--- START ---

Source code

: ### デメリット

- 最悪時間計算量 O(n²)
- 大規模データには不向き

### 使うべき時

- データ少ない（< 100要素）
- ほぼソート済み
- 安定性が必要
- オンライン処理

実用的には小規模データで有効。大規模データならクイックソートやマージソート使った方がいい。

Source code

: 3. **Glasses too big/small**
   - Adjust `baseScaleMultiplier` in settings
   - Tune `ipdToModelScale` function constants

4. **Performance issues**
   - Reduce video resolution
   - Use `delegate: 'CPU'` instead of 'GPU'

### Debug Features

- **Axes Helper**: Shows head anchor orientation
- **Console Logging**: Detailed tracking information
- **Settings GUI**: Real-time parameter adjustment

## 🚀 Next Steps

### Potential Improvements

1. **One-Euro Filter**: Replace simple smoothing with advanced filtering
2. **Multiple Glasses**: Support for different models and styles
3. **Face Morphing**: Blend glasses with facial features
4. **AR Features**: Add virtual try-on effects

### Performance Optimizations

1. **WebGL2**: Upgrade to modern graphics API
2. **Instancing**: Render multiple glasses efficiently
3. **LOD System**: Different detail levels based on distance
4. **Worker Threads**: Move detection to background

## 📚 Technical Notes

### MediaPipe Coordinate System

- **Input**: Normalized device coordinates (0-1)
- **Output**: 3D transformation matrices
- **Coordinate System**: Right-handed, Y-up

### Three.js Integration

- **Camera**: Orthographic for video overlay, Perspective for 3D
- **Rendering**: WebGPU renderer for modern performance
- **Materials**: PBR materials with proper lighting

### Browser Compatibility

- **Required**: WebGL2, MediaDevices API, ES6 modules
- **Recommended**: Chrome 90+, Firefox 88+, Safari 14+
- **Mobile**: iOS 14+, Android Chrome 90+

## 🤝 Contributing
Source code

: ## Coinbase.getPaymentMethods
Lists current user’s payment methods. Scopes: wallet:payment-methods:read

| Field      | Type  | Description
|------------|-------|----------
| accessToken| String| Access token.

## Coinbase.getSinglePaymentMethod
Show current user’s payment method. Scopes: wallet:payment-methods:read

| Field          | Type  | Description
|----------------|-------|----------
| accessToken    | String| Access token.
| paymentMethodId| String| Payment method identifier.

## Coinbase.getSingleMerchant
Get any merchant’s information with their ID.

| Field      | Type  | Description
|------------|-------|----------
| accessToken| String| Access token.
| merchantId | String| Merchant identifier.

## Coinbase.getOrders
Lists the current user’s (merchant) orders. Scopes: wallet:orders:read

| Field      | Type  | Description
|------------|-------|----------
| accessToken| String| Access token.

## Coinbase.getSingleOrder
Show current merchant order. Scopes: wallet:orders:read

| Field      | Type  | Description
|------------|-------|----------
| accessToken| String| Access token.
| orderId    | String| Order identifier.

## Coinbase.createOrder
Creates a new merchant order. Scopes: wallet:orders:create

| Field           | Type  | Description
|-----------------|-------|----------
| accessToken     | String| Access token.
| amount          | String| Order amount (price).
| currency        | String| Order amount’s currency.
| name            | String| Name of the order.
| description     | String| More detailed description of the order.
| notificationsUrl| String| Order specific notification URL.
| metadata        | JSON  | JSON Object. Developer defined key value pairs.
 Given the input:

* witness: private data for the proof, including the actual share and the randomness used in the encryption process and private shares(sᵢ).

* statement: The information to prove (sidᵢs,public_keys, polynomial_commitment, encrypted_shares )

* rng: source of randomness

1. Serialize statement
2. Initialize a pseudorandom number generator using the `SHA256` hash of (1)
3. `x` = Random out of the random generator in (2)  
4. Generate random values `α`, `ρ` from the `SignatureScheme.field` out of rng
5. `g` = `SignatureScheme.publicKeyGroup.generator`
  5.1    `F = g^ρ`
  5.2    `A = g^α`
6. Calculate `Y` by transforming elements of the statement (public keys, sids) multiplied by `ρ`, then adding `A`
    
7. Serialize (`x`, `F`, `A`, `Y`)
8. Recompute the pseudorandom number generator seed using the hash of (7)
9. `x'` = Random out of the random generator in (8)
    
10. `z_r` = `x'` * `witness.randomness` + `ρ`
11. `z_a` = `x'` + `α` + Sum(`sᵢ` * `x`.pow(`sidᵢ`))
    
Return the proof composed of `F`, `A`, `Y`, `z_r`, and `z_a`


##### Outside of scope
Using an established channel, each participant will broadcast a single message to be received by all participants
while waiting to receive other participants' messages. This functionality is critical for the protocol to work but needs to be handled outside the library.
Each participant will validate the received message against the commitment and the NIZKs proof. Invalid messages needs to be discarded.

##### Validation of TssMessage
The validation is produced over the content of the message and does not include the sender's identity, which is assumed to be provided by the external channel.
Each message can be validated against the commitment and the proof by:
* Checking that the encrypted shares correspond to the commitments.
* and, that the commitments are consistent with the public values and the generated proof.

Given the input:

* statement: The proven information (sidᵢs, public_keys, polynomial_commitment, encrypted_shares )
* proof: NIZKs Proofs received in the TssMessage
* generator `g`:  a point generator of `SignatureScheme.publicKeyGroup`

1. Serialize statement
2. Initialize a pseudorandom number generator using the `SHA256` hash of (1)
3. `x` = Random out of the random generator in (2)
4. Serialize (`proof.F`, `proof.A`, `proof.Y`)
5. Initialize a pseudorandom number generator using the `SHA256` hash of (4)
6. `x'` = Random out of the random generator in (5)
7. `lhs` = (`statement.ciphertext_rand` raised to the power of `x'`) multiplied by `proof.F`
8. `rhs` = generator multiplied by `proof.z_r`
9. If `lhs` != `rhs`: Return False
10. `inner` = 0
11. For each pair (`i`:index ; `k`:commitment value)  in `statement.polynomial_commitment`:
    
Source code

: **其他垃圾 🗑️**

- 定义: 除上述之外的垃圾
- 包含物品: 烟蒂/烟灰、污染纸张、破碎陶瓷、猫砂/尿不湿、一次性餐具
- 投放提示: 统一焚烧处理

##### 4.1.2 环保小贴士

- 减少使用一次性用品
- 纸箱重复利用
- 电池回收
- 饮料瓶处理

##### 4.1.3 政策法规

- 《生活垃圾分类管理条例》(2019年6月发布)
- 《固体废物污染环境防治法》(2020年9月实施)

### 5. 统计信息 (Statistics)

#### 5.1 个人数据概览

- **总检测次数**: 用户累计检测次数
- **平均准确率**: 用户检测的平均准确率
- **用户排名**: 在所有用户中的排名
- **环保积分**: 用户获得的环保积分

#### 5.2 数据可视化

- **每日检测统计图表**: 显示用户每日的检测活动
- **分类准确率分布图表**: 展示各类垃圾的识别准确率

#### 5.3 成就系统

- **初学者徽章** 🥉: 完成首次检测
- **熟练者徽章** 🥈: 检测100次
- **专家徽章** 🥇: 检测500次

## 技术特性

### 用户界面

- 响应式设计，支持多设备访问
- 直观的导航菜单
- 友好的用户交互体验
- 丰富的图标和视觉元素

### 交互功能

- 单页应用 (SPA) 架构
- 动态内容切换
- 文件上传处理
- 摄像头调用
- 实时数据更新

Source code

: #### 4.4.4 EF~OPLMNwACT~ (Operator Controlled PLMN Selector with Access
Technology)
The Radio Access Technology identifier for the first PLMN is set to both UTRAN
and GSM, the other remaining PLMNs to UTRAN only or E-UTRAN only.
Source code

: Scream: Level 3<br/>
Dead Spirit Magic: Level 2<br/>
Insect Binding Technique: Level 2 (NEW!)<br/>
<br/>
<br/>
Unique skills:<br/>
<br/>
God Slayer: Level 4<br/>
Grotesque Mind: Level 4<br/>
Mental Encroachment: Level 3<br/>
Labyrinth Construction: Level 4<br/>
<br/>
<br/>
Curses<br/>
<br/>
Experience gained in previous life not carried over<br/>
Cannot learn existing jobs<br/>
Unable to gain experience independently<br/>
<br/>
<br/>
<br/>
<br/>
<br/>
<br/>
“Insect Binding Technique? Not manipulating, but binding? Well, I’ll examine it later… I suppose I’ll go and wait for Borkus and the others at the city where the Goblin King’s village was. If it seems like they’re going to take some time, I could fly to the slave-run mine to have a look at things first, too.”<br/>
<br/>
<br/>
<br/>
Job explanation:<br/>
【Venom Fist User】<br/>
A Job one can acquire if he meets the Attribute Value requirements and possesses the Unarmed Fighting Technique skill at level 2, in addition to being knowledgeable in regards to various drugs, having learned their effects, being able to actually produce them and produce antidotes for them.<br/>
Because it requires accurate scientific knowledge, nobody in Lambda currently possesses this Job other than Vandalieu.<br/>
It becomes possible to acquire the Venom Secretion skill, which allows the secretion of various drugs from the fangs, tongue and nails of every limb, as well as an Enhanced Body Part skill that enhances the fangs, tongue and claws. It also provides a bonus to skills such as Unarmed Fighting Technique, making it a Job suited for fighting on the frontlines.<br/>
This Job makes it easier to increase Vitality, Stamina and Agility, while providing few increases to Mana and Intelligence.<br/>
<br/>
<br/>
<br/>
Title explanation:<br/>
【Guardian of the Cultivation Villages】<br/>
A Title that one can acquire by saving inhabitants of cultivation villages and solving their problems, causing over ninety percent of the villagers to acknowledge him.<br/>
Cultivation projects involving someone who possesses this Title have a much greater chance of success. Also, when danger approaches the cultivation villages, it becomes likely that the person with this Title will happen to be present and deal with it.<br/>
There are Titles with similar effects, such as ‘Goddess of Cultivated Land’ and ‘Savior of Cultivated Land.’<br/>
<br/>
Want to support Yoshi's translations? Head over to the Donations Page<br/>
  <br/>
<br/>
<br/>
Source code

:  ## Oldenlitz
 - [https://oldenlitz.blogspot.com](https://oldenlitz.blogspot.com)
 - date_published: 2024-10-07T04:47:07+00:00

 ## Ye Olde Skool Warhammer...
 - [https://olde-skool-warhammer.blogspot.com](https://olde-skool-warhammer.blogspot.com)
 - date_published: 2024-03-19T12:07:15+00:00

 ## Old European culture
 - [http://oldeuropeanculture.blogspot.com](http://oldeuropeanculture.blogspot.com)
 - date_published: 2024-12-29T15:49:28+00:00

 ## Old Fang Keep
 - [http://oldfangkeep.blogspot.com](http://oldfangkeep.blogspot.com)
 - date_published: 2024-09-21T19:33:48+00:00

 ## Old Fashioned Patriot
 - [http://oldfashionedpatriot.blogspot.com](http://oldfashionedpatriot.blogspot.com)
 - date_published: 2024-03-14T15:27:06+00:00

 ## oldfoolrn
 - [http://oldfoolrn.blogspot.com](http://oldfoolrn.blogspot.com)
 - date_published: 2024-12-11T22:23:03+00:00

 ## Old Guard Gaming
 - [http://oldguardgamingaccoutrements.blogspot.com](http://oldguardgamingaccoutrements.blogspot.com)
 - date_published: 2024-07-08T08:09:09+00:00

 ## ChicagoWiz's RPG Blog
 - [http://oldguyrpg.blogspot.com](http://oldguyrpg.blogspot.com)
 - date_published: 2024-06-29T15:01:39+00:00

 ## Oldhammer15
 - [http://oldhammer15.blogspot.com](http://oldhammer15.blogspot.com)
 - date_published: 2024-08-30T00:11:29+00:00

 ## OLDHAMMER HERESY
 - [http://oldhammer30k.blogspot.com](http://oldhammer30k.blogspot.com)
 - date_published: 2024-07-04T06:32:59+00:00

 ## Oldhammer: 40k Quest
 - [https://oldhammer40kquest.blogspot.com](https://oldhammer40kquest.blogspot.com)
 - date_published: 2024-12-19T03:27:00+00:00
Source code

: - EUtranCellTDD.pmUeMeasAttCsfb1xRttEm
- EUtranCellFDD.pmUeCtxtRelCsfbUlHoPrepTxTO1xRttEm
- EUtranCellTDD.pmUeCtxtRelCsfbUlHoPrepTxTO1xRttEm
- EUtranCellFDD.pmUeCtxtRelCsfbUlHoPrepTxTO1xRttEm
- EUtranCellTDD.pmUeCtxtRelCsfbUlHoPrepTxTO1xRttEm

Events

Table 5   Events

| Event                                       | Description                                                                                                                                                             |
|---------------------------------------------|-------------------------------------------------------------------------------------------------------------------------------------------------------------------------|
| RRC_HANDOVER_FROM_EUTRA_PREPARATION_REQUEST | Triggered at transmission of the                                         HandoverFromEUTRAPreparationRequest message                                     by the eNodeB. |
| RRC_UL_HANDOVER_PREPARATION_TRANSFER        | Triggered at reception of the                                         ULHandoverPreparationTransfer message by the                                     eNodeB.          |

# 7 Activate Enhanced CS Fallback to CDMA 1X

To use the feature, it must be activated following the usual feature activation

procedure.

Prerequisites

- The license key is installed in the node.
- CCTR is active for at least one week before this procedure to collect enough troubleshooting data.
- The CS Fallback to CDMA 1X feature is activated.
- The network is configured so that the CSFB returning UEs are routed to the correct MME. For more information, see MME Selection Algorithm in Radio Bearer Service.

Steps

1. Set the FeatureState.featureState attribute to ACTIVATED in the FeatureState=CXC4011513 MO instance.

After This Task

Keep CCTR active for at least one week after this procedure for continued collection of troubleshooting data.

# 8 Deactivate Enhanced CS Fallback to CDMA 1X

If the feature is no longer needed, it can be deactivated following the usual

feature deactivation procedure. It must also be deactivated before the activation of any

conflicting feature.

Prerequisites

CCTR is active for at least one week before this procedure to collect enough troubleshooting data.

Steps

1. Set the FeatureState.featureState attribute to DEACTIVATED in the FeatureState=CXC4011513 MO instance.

--- END ---

Task brief>
Only a number is wanted here: the count of lines in the data that contain the string "against".

Solved problem>
2